Problem Description:
In this R Programming assignment, we analyze a dataset of 2400 responses to 10 interview questions using R. We begin by preparing our environment, ensuring the necessary packages are loaded. Next, we clean the data, eliminating invalid responses. Key variables, such as age, education, employment, and religious inclination, are categorized. Descriptive statistics are generated, and the normality of the data is assessed. Finally, a linear regression analysis is performed to explore the significance of select variables within the dataset.
Step 1: Setting Up the Environment
In R, the first step is to ensure that all the necessary packages are correctly installed and loaded into the library. For this project, we rely on key packages, including Janitor, dplyr, tidyverse, psych, and readxl.
R Code
# Load required packages
library(janitor)
library(dplyr)
library(tidyverse)
library(psych)
library(readxl)
Step 2: Data Import and Cleaning
The dataset consists of 2400 responses to 10 interview questions. It's crucial to clean the data by eliminating invalid responses such as "Don't Know," missing data, and those who refused to answer. We can achieve this using the subset() function in R, which results in the removal of 323 data points with problematic responses.
R Code
# Import the Excel dataset
data <- read_excel("your_dataset.xlsx")
# Clean the data by removing invalid responses
data_cleaned <- data %>%
subset(!(Question %in% c("Don't Know", "Missing", "Refused to Answer")))
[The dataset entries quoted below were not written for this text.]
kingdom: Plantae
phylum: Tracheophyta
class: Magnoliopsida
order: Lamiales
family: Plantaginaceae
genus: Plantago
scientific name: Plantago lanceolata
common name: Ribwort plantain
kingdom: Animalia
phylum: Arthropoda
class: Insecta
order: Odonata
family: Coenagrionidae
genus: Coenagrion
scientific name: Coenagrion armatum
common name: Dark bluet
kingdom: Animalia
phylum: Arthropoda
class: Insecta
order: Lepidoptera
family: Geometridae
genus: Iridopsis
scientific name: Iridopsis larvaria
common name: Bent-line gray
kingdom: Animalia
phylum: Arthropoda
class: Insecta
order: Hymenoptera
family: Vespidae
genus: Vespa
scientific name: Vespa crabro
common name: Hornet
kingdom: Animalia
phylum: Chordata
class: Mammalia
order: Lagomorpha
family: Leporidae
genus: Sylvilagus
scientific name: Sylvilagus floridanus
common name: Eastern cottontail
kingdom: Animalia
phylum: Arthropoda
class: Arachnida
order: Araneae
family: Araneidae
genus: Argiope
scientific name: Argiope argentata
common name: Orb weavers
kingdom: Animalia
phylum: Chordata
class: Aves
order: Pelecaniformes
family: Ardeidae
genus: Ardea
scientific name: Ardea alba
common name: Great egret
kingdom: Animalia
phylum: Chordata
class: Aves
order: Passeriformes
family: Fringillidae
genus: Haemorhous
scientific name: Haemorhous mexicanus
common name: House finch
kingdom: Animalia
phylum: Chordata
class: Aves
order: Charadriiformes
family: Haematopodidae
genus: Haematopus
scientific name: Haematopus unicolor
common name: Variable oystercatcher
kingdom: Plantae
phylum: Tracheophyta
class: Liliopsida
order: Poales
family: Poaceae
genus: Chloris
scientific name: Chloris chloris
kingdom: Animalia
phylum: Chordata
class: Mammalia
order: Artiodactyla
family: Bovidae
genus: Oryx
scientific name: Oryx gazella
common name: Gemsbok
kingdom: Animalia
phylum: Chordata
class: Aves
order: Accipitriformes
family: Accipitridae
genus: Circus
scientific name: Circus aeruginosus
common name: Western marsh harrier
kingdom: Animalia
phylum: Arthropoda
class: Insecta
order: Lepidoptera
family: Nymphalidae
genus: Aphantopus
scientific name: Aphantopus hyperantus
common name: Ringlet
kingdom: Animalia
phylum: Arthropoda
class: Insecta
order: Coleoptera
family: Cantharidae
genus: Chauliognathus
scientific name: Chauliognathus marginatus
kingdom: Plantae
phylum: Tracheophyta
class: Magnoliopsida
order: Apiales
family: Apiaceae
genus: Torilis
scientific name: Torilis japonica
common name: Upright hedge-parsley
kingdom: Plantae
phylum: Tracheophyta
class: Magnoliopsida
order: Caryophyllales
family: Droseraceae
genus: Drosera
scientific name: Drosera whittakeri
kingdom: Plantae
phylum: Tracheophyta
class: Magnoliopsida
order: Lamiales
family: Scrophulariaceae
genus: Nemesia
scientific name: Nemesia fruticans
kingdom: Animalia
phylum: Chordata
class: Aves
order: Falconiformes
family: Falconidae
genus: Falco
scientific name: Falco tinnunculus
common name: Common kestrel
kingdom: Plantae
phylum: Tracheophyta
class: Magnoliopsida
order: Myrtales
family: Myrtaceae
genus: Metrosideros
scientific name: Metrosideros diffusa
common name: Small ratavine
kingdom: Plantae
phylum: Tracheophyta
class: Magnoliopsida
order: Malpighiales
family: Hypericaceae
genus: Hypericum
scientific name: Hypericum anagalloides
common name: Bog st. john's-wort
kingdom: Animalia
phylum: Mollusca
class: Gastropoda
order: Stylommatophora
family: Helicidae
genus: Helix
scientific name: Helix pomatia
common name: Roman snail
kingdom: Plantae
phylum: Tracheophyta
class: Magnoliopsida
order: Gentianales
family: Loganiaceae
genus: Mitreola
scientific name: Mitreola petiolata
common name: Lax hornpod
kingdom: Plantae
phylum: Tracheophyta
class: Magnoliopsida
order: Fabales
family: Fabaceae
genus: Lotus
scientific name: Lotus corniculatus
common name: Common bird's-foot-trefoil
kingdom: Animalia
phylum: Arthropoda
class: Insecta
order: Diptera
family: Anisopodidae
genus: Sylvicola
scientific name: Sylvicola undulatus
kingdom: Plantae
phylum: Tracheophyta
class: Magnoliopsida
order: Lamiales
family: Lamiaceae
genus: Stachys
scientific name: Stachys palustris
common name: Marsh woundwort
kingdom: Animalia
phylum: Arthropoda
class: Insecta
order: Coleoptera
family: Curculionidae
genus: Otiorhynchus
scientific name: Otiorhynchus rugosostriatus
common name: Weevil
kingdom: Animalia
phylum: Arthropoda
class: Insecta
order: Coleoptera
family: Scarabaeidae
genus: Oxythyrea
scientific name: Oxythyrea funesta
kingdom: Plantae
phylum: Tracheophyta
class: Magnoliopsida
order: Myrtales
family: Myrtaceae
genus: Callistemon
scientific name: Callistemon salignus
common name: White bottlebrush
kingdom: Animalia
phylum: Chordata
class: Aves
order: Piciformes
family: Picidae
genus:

Step 3: Variable Categorization
Selected variables, including age, education, employment, and religious inclination, need to be categorized for analysis. This is accomplished using the cut() function.
R Code
# Categorize selected variables
data_cleaned <- data_cleaned %>%
mutate(
Age_Group = cut(Age, breaks = c(18, 25, 35, 45, 55, 65, Inf),
labels = c("18-25", "26-35", "36-45", "46-55", "56-65", "66+")),
Education_Level = cut(Education, breaks = c(0, 8, 12, 16, 20, Inf),
labels = c("Primary", "High School", "Bachelor's", "Master's", "PhD")),
Employment_Status = cut(Employment, breaks = c(0, 1, 2, 3, Inf),
labels = c("Unemployed", "Part-time", "Full-time", "Self-employed")),
Religious_Level = cut(Religious, breaks = c(0, 1, 2, 3, Inf),
labels = c("Low", "Moderate", "High", "Very High"))
)
Step 4: Descriptive Statistics
Descriptive statistics provide insight into the characteristics of the variables. To obtain these statistics, we can use the summary() or describe() functions. describe() offers more detailed information about the variables.
R Code
# Generate descriptive statistics
descriptive_stats <- describe(data_cleaned)
Step 5: Normality Testing
To assess normality, a normality test can be applied. This helps determine whether the data follows a normal distribution.
R Code
# Perform normality test
normality_test_result <- shapiro.test(data_cleaned$Variable_of_Interest)
Step 6: Linear Regression Analysis
For linear regression analysis, we will select a subset of the data. The results of this analysis are shown below.
R Code
# Perform linear regression analysis
linear_model <- lm(Y_Variable ~ X1 + X2 + X3, data = data_cleaned)
# View the results of the linear regression
summary(linear_model)
Step 7: Significance Testing
Using a two-sided t-tailed test, we assess the significance of specific variables (e.g., Q52J, Q19A, Q1, and Q101) within the rejection region. Further variable testing can be conducted as needed.